Questions to answer ::
[1] From the report on the Kercher murder case, list every person named as a lawyer, prosecutor or judge in the proceedings, and give the role the report assigns to each.
[2] Decide whether each statement below agrees with the report on the Kercher murder case. Answer yes or no, and quote the words from the report that settle it.
(a) The 2011 appeals court freed Knox and Sollecito after judging the DNA evidence from the murder scene unreliable.
(b) Prosecutor Alessandro Crini supported the request to consult Italy's Constitutional Court.
(c) Giulia Bongiorno asked for further scientific tests on disputed points.
[3] Continue the report on the Kercher murder case from the point where it stops.

Text Block Start

The country's Byzantine legal system has struggled to find a definitive answer to the question of who killed the 21-year-old, who was found in her bedroom on November 2, 2007, half naked, her body covered with multiple stab wounds.
Judges in Perugia, the medieval university town where Kercher had gone to study abroad for a year, first blamed her former flatmate Amanda Knox and her then-lover, Italian Raffaele Sollecito. They were eventually sentenced to long prison sentences in 2009.
But two years later, in 2011, an appeals court overturned the ruling and set Knox and Sollecito free, finding that incriminating DNA evidence from the murder scene was unreliable.
The wheel turned again in March this year, when a top appeals body invalidated that verdict and ordered a retrial to take place in Florence.
Carlo Della Vedova, a member of Knox's defence panel, argued that the Kercher case risked going back and forth between Italian courts “ad infinitum,” as the highest appeal body, the Court of Cassation, can always invalidate the verdicts issued by lower tribunals.
Paradoxically, he argued in favour of adding another hurdle to the saga: stopping proceedings in Florence to ask Italy's Constitutional Court whether Knox's right to be judged in a reasonable amount of time was being breached.
Prosecutor Alessandro Crini dismissed the request as “irrelevant” and “manifestly unfounded.” He noted that appeals have to be properly motivated and stressed the overarching aim of “getting closer and closer to the (judicial) truth.”
Giulia Bongiorno, a high-profile lawyer and a one-time lawmaker who was once allied with former premier Silvio Berlusconi, was in court representing Sollecito. She warned that proceedings risked dragging on “for the next five or six years.”
To stave off that risk, she urged presiding judge Alessandro Nencini to turn down prosecutors' requests to listen to “unreliable” witnesses, such as a woman who says she heard a scream coming from Kercher's apartment the night she is believed to have been killed.
At the same time, she called for more “scientific” tests on contentious issues, such as whether Sollecito and Knox could really have erased their traces from Kercher's bedroom while leaving those of Rudy Guede, their alleged accomplice.

Text Block End
Recorded information Block Start

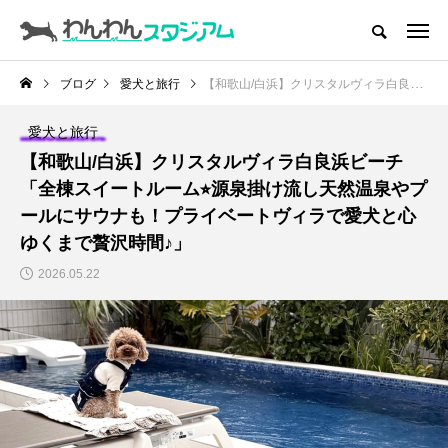
CATEGORY
ドッグラン
ブログ
愛犬と旅行
【和歌山/白浜】クリスタルヴィラ白良浜ビーチ「全棟スイートルーム⭐︎源泉掛け流し天然温泉やプールにサウナも！プライベートヴィラで愛犬と心ゆくまで贅沢時間♪」
ドッグカフェ
愛犬と旅行
【和歌山/白浜】クリスタルヴィラ白良浜ビーチ
愛犬とおでかけ (公園･施設etc)
「全棟スイートルーム⭐︎源泉掛け流し天然温泉やプ
ールにサウナも！プライベートヴィラで愛犬と心
愛犬と旅行
ゆくまで贅沢時間♪」
トリミングサロン
2026.05.22
動物病院
コラム
トップページ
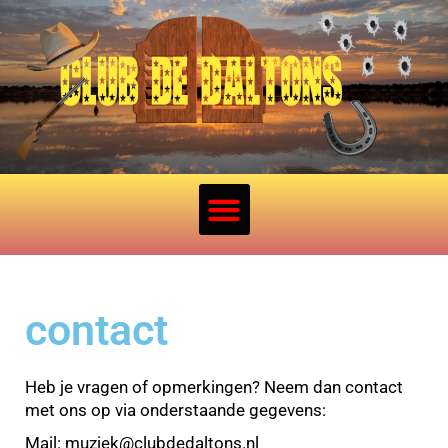
contact
Heb je vragen of opmerkingen? Neem dan contact
met ons op via onderstaande gegevens:
Mail: muziek@clubdedaltons.nl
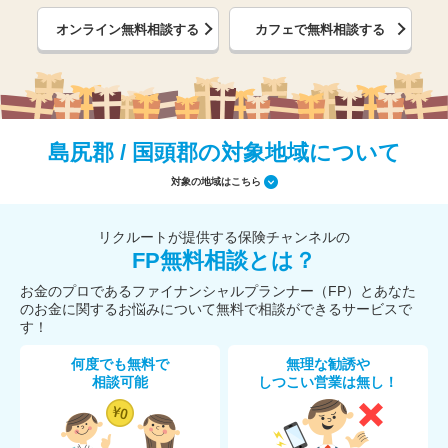
オンライン無料相談する
カフェで無料相談する
島尻郡 / 国頭郡の対象地域について
対象の地域はこちら
リクルートが提供する保険チャンネルの
FP無料相談とは？
お金のプロであるファイナンシャルプランナー（FP）とあなた
のお金に関するお悩みについて無料で相談ができるサービスで
す！
何度でも無料で
無理な勧誘や
相談可能
しつこい営業は無し！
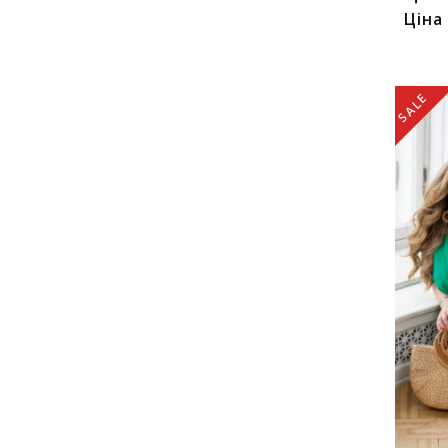
Ціна
SALE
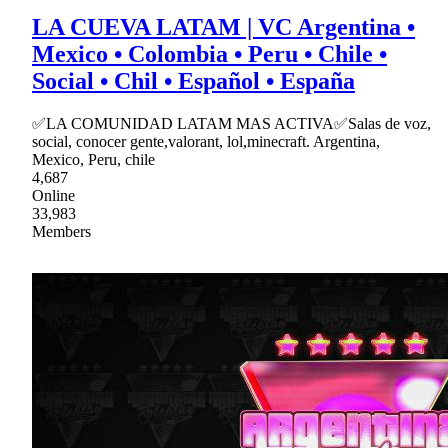
LA CUEVA LATAM | VC Argentina •
Mexico • Colombia • Peru • Chile •
Social • Chil • Español • España
✅LA COMUNIDAD LATAM MAS ACTIVA✅Salas de voz,
social, conocer gente,valorant, lol,minecraft. Argentina,
Mexico, Peru, chile
4,687
Online
33,983
Members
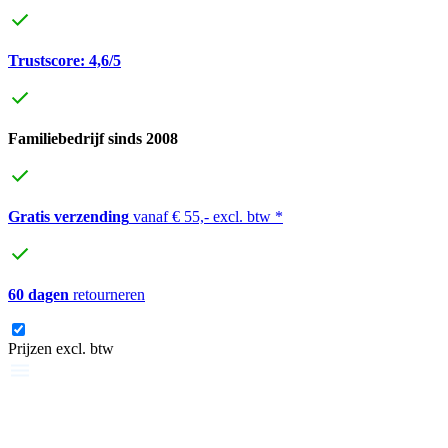
Trustscore: 4,6/5
Familiebedrijf sinds 2008
Gratis verzending
vanaf € 55,- excl. btw *
60 dagen
retourneren
Prijzen excl. btw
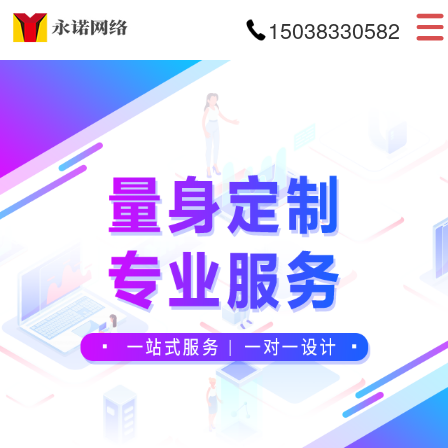
15038330582
首页
网站建设
APP开发
小程序开发
案例展示
新闻资讯
关于我们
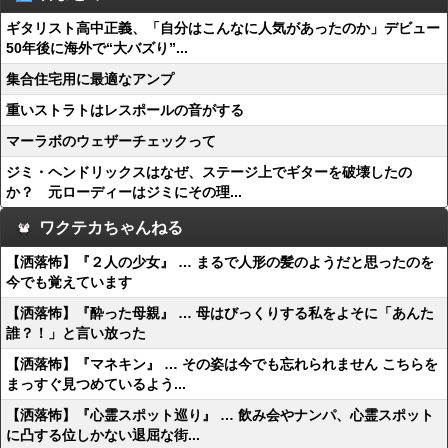
ギタリスト高中正義、「自分はこんなに人気があったのか」デビュー
50年後に海外で“大バズり”...
集合住宅用に最適なアンプ
重いストラトはレスポールの音がする
マーラボのウェザーチェックって
ジミ・ヘンドリックスはなぜ、ステージ上でギターを破壊したの
か？ 元ローディーはジミにその理...
ワクテカちゃんねる
【洒落怖】『２人の少女』 … まるで人形の髪のようだと思ったのを
今でも覚えています
【洒落怖】『酔った母親』 … 母はびっくりする私をよそに「あんた
誰？！」と言い放った
【洒落怖】『マネキン』 … その姿は今でも忘れられません こちらを
まっすぐ見つめているよう...
【洒落怖】『心霊スポット巡り』 … 飲み会やナンパ、心霊スポット
に凸する位しかない退屈な街...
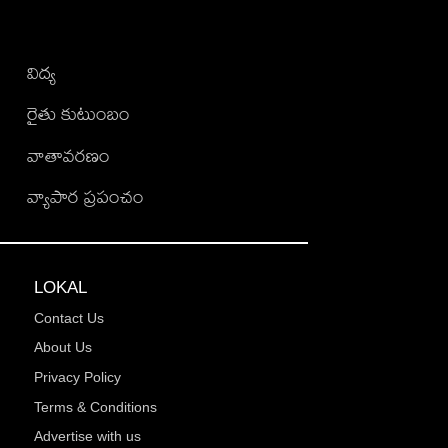
విద్య
రైతు కుటుంబం
వాతావరణం
వ్యాపార ప్రపంచం
LOKAL
Contact Us
About Us
Privacy Policy
Terms & Conditions
Advertise with us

Recorded information Block End

Answer section ::
[1]
- Carlo Della Vedova: a member of Knox's defence panel
- Alessandro Crini: prosecutor
- Giulia Bongiorno: lawyer representing Sollecito
- Alessandro Nencini: presiding judge

[2]
(a) Yes: "finding that incriminating DNA evidence from the murder scene was unreliable"
(b) No: "Prosecutor Alessandro Crini dismissed the request as “irrelevant” and “manifestly unfounded.”"
(c) Yes: "she called for more “scientific” tests on contentious issues"

[3]
The Ivory Coast-born Guede is serving a 16-year jail term after being found guilty in separate fast-track proceedings that ended three years ago. Judges concluded that he did not act alone and suggested that Kercher may have been killed after group sex.
Meanwhile, Crini agreed to more DNA testing on the presumed murder weapon - a knife - and for the court to hear again Sollecito's ex prison cellmate Luciano Aviello, a witness of suspect reliability.
Both moves were suggested by the Cassation Court when it invalidated Knox and Sollecito's acquittal.
Nencini, the man who was going to decide what the retrial was going to focus on, signaled that he did not want to steamroll ahead. “This is is not a Taliban court, we will give everybody time to make their arguments,” he said.
In a letter presented by their lawyer, Francesco Maresca, Kercher's parents and her sister Stephanie said they would follow proceedings from their home in Britain, hoping for closure.
“It has been the most difficult six years of our lives,” they wrote. “We desperately want to find the truth and justice for Meredith, who was so brutally and unnecessarily taken from us.”
Lumumba, who was dragged into the affair after Knox lied to police that she saw him entering Kercher's bedroom, had more clear-cut expectations. He told reporters that all he wanted was “that Amanda goes back to prison.”